**КРАТКОЕ ЗАДАНИЕ 1**.
Объясните, почему в воспоминаниях об экспедиции с эвенками каюр перестал петь про реку и запел про сосну.
**КРАТКОЕ ЗАДАНИЕ 2**.
Продолжите воспоминания об экспедиции с эвенками, начав сразу после последней строки пародии.

Вдоль таежной речушки по оленьей тропе медленно движется караван оленей. На передних нартах сидит каюр-эвенк и невозмутимо курит трубку. К этим же нартам привязаны, чтоб не упали, мертвецки-пьяный начальник партии и вьючный ящик. На вторых нартах трясутся также надежно привязанные мешок картошки, два рюкзака, палатка и пьяный геолог. Навстречу едет эвенк на нартах и тоже курит трубку. Поравнявшись со встречной нартой, он спрашивает у каюра: "Эй, мужик, куда едешь, чего везешь?" "Экспедиция, - невозмутимо отвечает каюр, - всякий разный груз".

И в первый, и в последующие годы, когда мне довелось работать и жить с эвенками, меня всегда занимал незатейливый, но точный механизм негромких песен, которые они пели. Вот движутся неспешно по тайге нарты, я подремываю, а каюр, сквозь зубы, не выпуская изо рта трубки, тихо напевает что-то односложное на непонятном мне языке. "Мишка, про что поешь?" - спрашиваю я у него. "Как про что? Про реку, - удивляется он, - вдоль реки, однако, едем". Проходит минут двадцать, а мотив песни как будто не меняется. "А теперь про что, все еще про реку?" "Нет, однако, теперь про сосну - вон большая сосна показалась". Еще через полчаса в песне начинают вдруг появляться нотки повеселее. "Что, опять про сосну?" "Совсем не про сосну, - терпеливо и снисходительно, как глупому ребенку, объясняет он мне. - Видишь, дым над лесом появился - чум, однако, близко". Эта нехитрая творческая манера - петь только о том, что видишь и знаешь, заимствованная у наших каюров, на долгие годы запала мне в сердце.

Что же касается оленей, то странные безропотные эти животные всегда вызывали мое удивление своим неизменным безмолвием в любых случаях жизни. Они даже умирали молча - только плакали. В жаркое летнее время они десятками гибли от "копытки". Пару раз случалось нарты с грузом таскать на себе. Зрелище молча умирающих оленей в первый год так поразило меня, что я написал какие-то весьма чувствительные стихи о нашей экспедиционной жизни, которые начинались так:

В болотах ложатся и гаснут олени -
Все меньше оленей в моей судьбе.
Писать ли тебе о своих сомненьях,
Писать ли тебе?

Была там еще одна особо понравившаяся мне строчка: "Тревожными тонкими голосами кричат исступленные каюры".

Вернувшись в Ленинград, я имел неосторожность показать эти стихи Нонне Слепаковой, и заодно рассказал о поисках урана и тяготах экспедиционной жизни. Она немедленно откликнулась пародией:

Хочу написать я о женских коленях -
Их было немало в моей судьбе.
Писать ли тебе о своих сомненьях,
Писать ли тебе?
Когда колотил молотком по каменьям
И партию вел в бурелом и буран,
До боли скучал я по женским коленям,
Но пагубно действует подлый уран.

**ИСХОДНЫЕ СТРОКИ**.
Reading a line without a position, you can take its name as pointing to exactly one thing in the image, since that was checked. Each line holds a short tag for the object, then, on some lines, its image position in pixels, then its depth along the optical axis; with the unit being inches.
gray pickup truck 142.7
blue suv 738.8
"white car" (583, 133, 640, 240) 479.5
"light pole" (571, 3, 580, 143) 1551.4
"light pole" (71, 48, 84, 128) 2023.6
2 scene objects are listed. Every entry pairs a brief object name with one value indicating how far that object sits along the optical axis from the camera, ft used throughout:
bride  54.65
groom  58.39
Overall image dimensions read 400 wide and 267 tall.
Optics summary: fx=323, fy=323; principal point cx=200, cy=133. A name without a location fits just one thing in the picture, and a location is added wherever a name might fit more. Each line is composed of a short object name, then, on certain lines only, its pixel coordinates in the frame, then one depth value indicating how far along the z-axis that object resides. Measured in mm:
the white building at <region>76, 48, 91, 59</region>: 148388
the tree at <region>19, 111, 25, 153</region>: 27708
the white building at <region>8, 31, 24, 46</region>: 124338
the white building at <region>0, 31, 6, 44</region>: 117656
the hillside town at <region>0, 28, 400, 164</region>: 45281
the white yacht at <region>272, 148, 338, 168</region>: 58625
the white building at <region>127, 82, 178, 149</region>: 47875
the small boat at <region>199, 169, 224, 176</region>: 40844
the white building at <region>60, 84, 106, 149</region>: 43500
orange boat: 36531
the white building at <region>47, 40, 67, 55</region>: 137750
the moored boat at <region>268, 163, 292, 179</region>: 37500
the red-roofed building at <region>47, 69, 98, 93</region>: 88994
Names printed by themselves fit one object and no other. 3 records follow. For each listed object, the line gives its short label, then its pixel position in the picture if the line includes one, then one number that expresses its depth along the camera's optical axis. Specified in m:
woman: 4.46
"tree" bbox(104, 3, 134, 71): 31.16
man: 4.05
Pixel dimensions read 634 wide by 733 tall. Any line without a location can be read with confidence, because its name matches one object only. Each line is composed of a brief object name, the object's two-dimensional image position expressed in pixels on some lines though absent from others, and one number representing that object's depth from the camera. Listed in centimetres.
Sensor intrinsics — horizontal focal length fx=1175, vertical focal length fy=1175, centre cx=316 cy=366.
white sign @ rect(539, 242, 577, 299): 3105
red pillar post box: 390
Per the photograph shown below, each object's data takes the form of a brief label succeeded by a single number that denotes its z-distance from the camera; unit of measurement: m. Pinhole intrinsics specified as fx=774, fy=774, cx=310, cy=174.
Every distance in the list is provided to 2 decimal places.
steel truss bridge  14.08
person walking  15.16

**ОТВЕТ К ЗАДАНИЮ 1**.
Каюр запел про сосну, потому что впереди показалась большая сосна. Его манера состояла в том, чтобы петь только о том, что видишь и знаешь.

**ОТВЕТ К ЗАДАНИЮ 2**.
Мы поняли - стать не придется отцами -
Мужьями не быть наступила пора.
Тревожными тонкими голосами
Кричат исступленные фраера.
И я подвываю, считаю оленей,
И слушаю тихо, как буря гремит.
Пишите мне письма, хозяйки коленей,
Мой адрес несложен: Игарка, Гранит.
Я к вам относился добротно, без лени,
Но чувствую я перемену в себе.
На что мне колени, чужие колени?
Все меньше коленей в моей судьбе.

Возвращаясь к многодневным нашим маршрутам с Лоскутовым, должен сказать, что, благодаря им, мне удалось освоить в первый же год все виды внутритаежного транспорта - от самолета и вертолета до оленей и надувной лодки. Маршруты эти закончились примерно через месяц, когда, пнув ногой последнюю пустую флягу из-под спирта, он улетел на центральную базу на Горбиачин. Там он запил уже серьезно. Выходя по утрам из своей палатки, чтобы осмотреть новые горные выработки - шурфы или канавы, которыми пытались вскрыть рудные тела, он с трудом подходил к краю канавы и, брезгливо морщась, говорил: "Что это у вас? Долериты? Какая гадость!" И шел обратно похмеляться.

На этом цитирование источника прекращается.